§ Amendments reported (according to Order).
§ LORD REDESDALE
suggested that it would be better to confine the operation of the Bill to that part of it which related to the voluntary resignation of Bishops.
THE EARL OF LIMERICK
said, that one of the provisions of the Bill was that the coadjutor Bishop was to perform all the spiritual duties of the diocese at a remuneration of £2,000 a year. Now, if the work could be done for that sum, those who were agitating for an increase of the Episcopate would say that that increase could be easily effected by a redistribution of Episcopal revenues. Another objection he had to the Bill was that the coadjutor of either Archbishop, although the junior Bishop, would be placed at once above all the other Bishops of the province.
§ LORD LYTTELTON
hoped that, whatever was done, it would not be supposed that this Bill in any way touched the larger question of an increase of the Episcopate, the necessity for which, he trusted, would still be borne in mind.
§ THE DUKE OF SOMERSET
was understood to comment on those provisions of the Bill which relate to the payment to be made to a Bishop totally incapacitated for duty.
§ LORD REDESDALE
thought that on a matter of such importance they might give farther consideration to the subject, 147 and bring in a Bill free from the objections attending the present one.

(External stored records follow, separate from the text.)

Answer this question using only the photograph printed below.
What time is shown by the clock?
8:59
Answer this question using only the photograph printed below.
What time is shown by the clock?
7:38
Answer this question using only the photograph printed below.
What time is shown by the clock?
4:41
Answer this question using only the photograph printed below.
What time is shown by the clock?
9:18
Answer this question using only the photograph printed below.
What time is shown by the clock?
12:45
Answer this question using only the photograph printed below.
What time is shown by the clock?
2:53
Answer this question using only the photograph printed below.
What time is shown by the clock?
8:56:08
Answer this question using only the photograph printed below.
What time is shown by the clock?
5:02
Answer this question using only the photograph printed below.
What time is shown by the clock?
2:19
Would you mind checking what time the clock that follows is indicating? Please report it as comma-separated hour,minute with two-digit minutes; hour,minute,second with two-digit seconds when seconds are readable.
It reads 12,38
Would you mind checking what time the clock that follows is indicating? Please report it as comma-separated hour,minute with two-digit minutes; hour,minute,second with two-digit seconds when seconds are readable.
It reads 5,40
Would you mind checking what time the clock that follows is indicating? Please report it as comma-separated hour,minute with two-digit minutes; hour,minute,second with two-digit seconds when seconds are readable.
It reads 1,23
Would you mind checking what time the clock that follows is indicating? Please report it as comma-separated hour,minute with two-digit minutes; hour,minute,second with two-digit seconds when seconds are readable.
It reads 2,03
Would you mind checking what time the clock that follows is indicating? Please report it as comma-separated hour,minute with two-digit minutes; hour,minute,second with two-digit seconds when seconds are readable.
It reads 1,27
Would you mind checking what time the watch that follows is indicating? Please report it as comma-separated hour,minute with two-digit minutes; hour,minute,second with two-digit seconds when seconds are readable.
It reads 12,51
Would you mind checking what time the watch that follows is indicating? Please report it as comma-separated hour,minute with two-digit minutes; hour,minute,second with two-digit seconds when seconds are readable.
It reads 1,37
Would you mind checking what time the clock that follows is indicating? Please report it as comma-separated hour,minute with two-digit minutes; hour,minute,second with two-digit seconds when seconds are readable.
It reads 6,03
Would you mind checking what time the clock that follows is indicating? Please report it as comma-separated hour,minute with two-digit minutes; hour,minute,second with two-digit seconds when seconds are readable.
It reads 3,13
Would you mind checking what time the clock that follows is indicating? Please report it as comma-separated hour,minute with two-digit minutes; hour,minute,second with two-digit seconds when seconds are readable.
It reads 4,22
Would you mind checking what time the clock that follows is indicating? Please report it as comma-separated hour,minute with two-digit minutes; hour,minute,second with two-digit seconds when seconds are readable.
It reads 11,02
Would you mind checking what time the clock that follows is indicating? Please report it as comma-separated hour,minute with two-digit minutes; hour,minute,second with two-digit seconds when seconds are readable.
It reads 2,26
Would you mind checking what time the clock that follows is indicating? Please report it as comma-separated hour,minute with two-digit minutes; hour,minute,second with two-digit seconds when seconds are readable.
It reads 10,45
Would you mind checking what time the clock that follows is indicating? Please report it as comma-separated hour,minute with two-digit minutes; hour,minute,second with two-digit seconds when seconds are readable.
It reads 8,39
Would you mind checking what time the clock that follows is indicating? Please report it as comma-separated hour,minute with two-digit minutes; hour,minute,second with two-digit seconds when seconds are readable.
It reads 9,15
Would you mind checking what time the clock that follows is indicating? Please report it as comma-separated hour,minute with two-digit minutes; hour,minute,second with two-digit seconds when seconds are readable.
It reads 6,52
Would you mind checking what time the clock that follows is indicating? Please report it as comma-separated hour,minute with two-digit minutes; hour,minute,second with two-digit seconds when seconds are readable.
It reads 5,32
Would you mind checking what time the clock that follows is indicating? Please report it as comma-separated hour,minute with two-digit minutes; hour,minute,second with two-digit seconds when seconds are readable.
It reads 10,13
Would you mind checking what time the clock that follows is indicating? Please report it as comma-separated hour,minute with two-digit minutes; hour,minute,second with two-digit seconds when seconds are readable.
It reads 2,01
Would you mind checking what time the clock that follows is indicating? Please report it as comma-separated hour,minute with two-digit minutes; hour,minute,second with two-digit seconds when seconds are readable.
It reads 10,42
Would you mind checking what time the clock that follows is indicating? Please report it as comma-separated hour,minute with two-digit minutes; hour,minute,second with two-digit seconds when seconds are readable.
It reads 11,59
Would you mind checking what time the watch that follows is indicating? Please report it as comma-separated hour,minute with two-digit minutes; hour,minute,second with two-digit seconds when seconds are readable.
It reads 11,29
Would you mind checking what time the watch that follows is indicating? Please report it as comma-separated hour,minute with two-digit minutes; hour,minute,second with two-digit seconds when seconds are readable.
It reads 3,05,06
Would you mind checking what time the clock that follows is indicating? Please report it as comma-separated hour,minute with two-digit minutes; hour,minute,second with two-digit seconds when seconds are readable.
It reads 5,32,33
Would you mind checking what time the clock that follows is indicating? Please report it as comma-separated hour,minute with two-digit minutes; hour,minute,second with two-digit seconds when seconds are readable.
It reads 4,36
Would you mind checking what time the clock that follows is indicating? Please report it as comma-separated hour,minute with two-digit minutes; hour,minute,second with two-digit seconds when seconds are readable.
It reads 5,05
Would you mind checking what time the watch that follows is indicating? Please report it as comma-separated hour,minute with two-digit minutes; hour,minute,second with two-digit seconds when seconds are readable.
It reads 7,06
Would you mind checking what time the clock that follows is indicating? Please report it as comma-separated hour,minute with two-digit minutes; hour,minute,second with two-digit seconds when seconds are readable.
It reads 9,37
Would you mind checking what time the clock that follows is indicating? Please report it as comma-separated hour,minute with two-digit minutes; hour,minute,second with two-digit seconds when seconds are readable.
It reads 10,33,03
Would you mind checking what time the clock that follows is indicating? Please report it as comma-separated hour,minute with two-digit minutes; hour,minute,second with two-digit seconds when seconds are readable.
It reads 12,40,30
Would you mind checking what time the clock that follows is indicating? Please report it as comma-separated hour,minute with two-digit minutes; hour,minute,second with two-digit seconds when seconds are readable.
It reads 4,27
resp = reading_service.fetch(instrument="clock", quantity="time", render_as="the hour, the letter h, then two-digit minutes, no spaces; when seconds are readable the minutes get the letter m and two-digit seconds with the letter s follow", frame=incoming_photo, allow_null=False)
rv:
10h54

THE ARCHBISHOP OF CANTERBURY
said, that every difficulty connected with so complicated a subject as this had been well weighed in the framing of this measure, which had been drawn by a skilful draftsman. It certainly was desirable that there should be the power of appointing an assistant or successor in the ease of a Bishop who was incapacitated from performing his duties, instead of the existing arrangement being continued. He did not believe that the arrangement respecting the emoluments provided by the Bill was open to the objection urged against it by the noble Earl. The emoluments were as nearly as possible divided between the outgoing and incoming Bishop; and though it was true in the case of a coadjutor being appointed the retiring Bishop received the larger share, yet it must be remembered that the maintenance of the episcopal residence devolved upon the retiring Bishop — who would also, no doubt, take considerable interest in the charities of the diocese. There were one or two further Amendments which he desired to see introduced. One of them, which was overlooked on the previous evening, was in the case of an Archbishop, whose strictly archiepiscopal duties ought not to devolve upon the coadjutor, but upon the Bishop senior in rank in the province—upon the Bishop of London in the case of the Archbishopric of Canterbury, and upon the Bishop of Durham in the case of the Archbishopric of York. With, the Amendments that he proposed he believed that the Bill would work well, and no one could deny that a strong necessity existed for some such measure.
§ Further Amendments made; Bill to be read 3a To-morrow; and to be printed as amended. (No. 201.)